- **MATERIAL FOR THIS EXERCISE**:
---

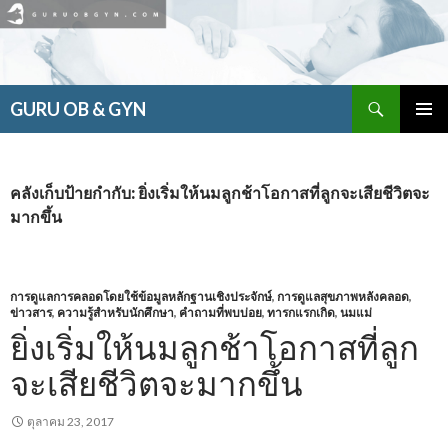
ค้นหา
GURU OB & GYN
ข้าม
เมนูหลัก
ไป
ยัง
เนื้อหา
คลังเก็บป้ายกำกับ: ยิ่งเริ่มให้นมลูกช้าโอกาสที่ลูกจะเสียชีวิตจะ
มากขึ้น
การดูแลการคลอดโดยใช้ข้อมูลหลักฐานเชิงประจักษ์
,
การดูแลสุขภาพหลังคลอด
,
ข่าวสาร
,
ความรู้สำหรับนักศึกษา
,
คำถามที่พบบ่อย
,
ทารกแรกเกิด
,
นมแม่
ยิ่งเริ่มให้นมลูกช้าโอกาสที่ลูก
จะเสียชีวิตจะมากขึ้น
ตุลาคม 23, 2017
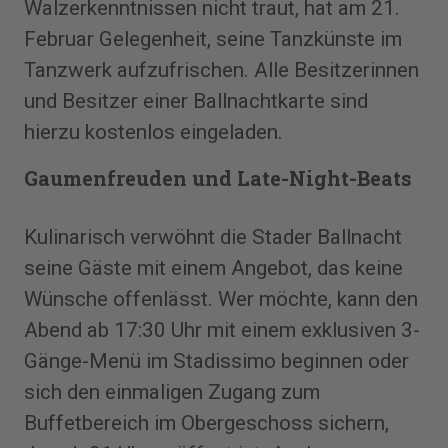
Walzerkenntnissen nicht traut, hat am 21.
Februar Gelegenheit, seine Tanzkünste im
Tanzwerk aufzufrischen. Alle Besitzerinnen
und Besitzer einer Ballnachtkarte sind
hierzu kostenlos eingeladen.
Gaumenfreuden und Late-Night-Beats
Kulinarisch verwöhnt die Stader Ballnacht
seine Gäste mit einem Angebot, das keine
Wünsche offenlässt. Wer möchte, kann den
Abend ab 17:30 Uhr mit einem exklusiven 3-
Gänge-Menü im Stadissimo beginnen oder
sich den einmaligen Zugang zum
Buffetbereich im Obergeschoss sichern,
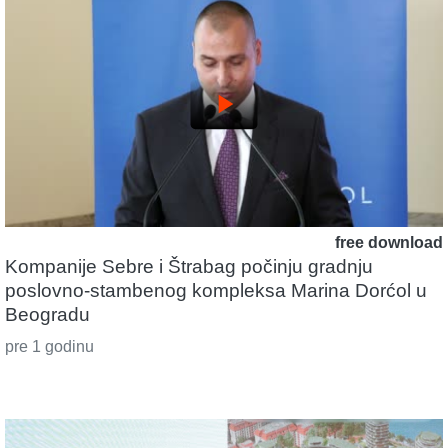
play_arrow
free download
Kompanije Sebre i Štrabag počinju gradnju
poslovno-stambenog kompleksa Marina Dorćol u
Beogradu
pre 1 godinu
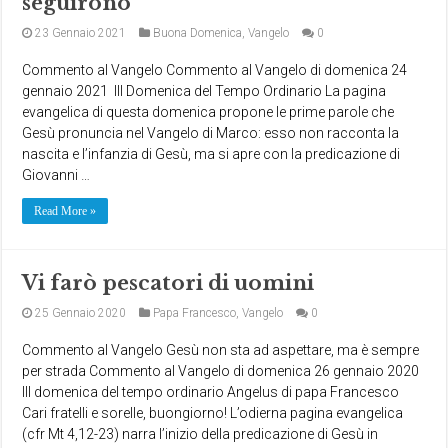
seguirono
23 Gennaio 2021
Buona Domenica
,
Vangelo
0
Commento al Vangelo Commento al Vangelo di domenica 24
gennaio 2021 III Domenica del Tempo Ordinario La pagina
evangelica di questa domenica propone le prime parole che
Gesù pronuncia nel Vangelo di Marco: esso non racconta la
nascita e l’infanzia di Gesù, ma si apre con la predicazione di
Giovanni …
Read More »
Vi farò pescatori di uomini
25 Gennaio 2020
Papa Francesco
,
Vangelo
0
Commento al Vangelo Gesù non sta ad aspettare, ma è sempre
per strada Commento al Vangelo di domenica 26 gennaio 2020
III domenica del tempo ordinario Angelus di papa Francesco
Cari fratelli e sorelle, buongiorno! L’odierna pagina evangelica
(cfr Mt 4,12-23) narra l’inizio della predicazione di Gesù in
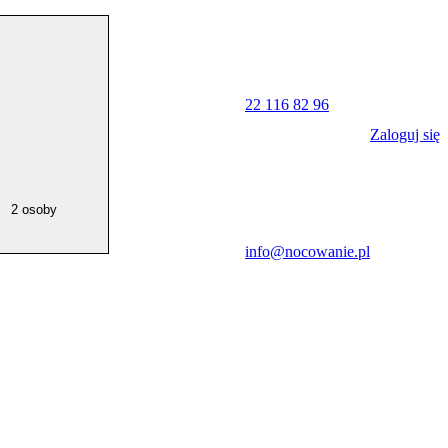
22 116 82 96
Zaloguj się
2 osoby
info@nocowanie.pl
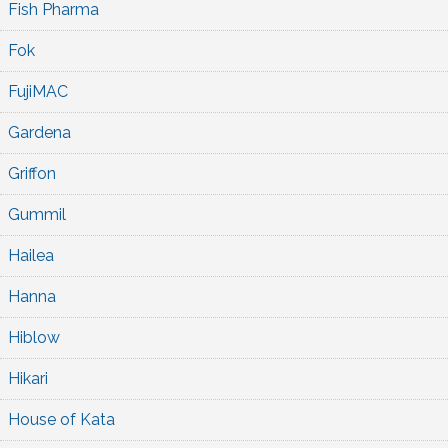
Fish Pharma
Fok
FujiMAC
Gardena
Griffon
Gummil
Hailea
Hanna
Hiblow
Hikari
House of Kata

---

- **WHAT TO DO**:
Tally how many lines of the material contain the word "าโอกาสท". The answer must be the number and nothing else.

- **RESULT**:
2